We invite you to return every day during Advent for this devotional series
Listen to today’s accompanying audio track. NOTE: This same track will play on Dec. 21 & 22:
He Shall Feed His Flock Like A Shepherd
“Then shall the eyes of the blind be opened, and the ears of the deaf unstopped. Then shall the lame man leap as an hart, and the tongue of the dumb shall sing.”
Pastor theologian A.W. Tozer suggested that “What comes into our minds when we think about God is the most important thing about us.” Then Tozer added: “Were we able to extract from any man a complete answer to the question ‘What comes into your mind when you think about God?’ we might predict with certainty the spiritual future of that man”.
What comes into your mind when you think about God? How do you conceive Him? How do you picture Him?
The prophet Isaiah is very much concerned with how people think about God. Throughout this section of His prophecy he calls on us to fix our thoughts on God: “Behold your God!” He wants us to ponder Him, think on His nature and ways.
The first thing Isaiah wants us to know about God is “That the Lord will come with strong hand” (40:10), and “All nations before him are as nothing” (40:17). God has “measured out the waters in the hollow of his hand”, and “meted out heaven with a span” (40:12). Knowing this can help correct inadequate thoughts about the greatness of the God we walk with every day.
Then, Isaiah wants us to know that not only is God great in His power, but uses His power to rescue and tenderly care for His people. Isaiah compares God to a shepherd who is sensitive to the needs of His sheep, attentive to each one.
Isaiah’s striking prophecy of Messiah in His coming foreshadows Jesus’ tender words: “I am the good shepherd; the good shepherd giveth his life for the sheep” (John 10:11), and “I am the good shepherd, and know my sheep, and am known of mine” (John 10:14).
Jesus was Emmanuel, “God with us”, who showed power in His meekness and humility. His parable about a shepherd seeking his lost sheep (Luke 15:3-7) revealed His heart for all who “like sheep have gone astray”(Isaiah 53:6).
As the Good Shepherd, Jesus cares for the weakest among us, the most vulnerable little lambs. He also tends the nursing ewes who are burdened by the care of their young.

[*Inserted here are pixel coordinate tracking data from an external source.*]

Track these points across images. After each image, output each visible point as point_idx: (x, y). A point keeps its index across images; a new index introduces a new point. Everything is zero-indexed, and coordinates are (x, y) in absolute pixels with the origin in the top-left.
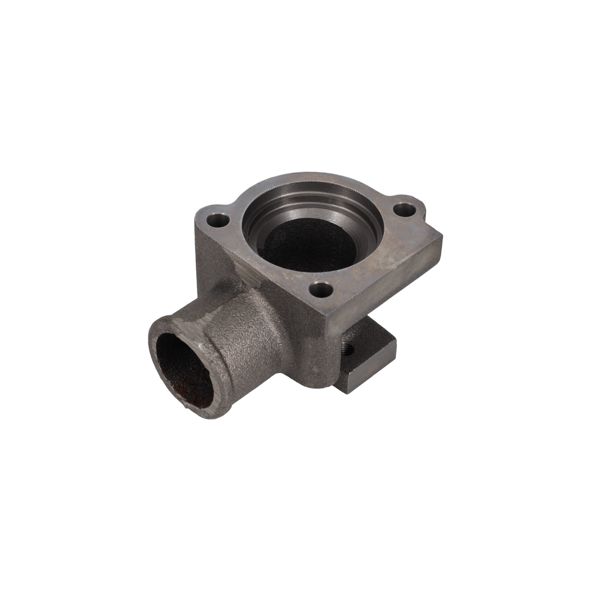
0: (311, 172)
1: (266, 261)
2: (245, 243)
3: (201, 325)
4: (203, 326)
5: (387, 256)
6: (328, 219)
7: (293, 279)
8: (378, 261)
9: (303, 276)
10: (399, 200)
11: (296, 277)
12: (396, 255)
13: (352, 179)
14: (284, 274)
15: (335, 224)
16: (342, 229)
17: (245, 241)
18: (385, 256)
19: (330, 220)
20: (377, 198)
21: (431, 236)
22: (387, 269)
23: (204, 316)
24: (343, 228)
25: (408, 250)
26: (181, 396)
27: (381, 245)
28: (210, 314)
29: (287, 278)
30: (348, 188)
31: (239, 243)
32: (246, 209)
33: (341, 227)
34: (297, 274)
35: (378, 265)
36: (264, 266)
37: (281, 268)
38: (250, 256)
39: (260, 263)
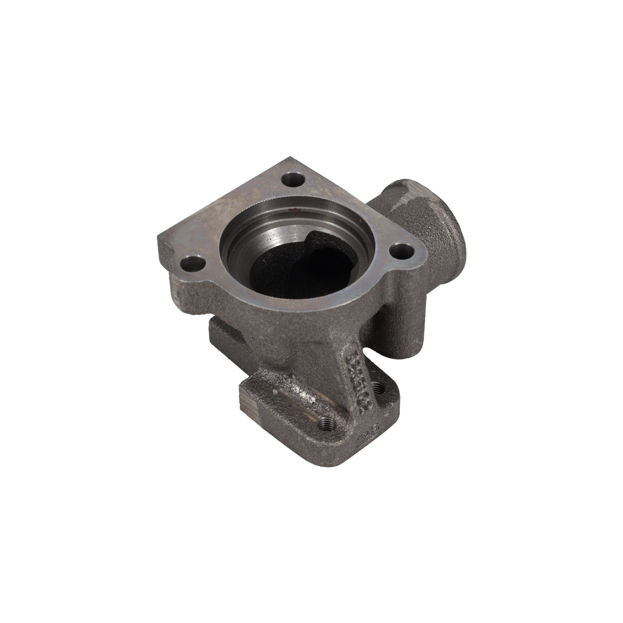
2: (371, 225)
3: (411, 194)
4: (409, 193)
5: (222, 212)
7: (321, 190)
8: (232, 207)
9: (311, 192)
10: (197, 275)
11: (318, 191)
12: (212, 213)
14: (329, 194)
17: (371, 228)
18: (224, 212)
20: (222, 277)
21: (170, 234)
22: (225, 199)
23: (409, 202)
25: (198, 218)
27: (227, 223)
28: (403, 203)
29: (327, 190)
31: (377, 225)
32: (372, 264)
34: (317, 194)
35: (233, 203)
36: (350, 201)
38: (365, 211)
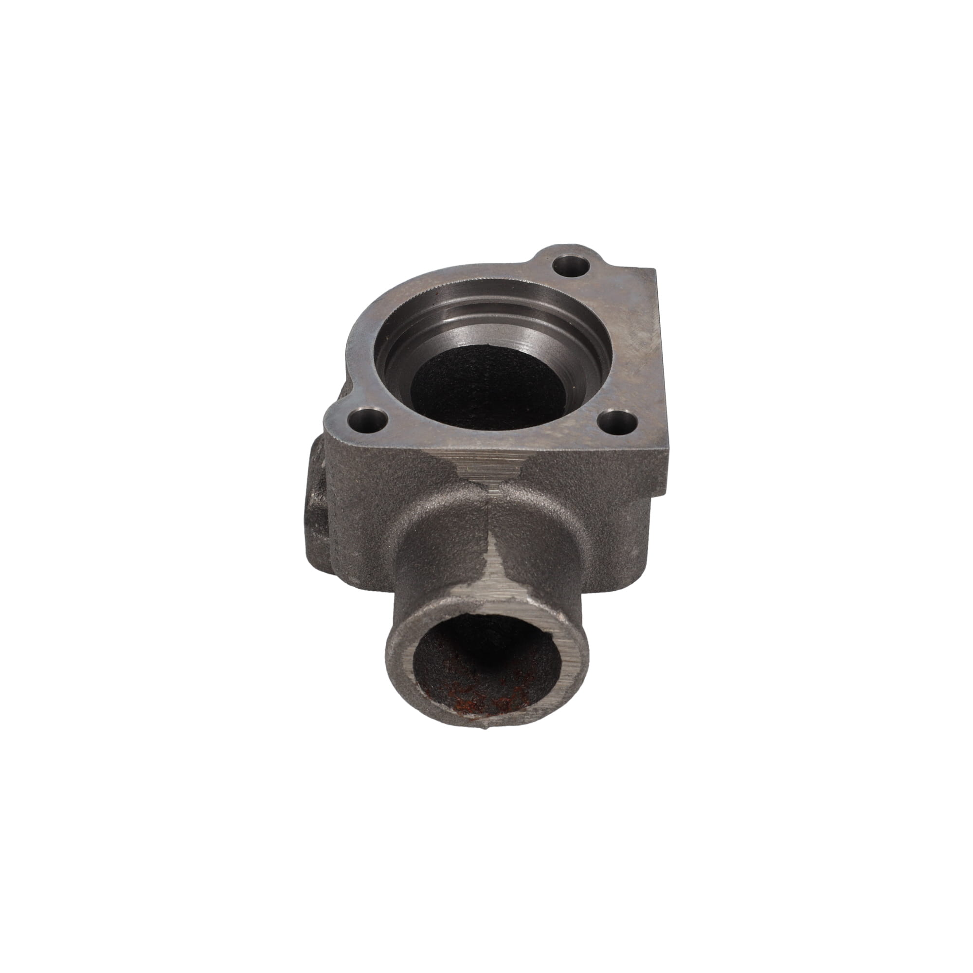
0: (394, 288)
1: (504, 431)
6: (459, 343)
13: (456, 267)
15: (474, 345)
16: (490, 346)
19: (461, 343)
24: (490, 344)
26: (472, 715)
29: (560, 435)
30: (467, 281)
33: (486, 344)
37: (534, 428)
39: (501, 439)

The Shepherd knows each one of us, and is tender to our needs.
Unlike every picture I ever saw of the Good Shepherd carrying home the lamb upon His shoulder, Isaiah says He carries the lamb “in his bosom”, literally “close to His heart”. To cherish and to guard us, He holds us close to Himself.
Back to A.W. Tozer’s question: “What comes to your mind when you think about God?” Know that God is not only high and exalted, but also our tender and compassionate Shepherd. “Behold your God!”
With mention of God as our shepherd, this comforting soprano/alto duet takes us back to the “Pifa”, or “Pastoral Symphony”. This is the sound of shepherds keeping watch over their sheep by night. It is a simple melody sung over sustained notes suggesting shepherds’ bagpipes. The flow of the notes hints at a shepherd gently leading His sheep along. Roger Bullard describes the duet: “It is a warm, intimate, enfolding song, lines descending like a shepherd stooping to pick up a lamb. This is the music of the kind and compassionate Jesus.” The duet segues into tomorrow’s text with the invitation: “Come unto Him…”
- What do you sense that God might be saying to you in today’s Scripture text and music from Messiah?
- What do you want to say to God?
- Now take a few moments to be still in God’s presence.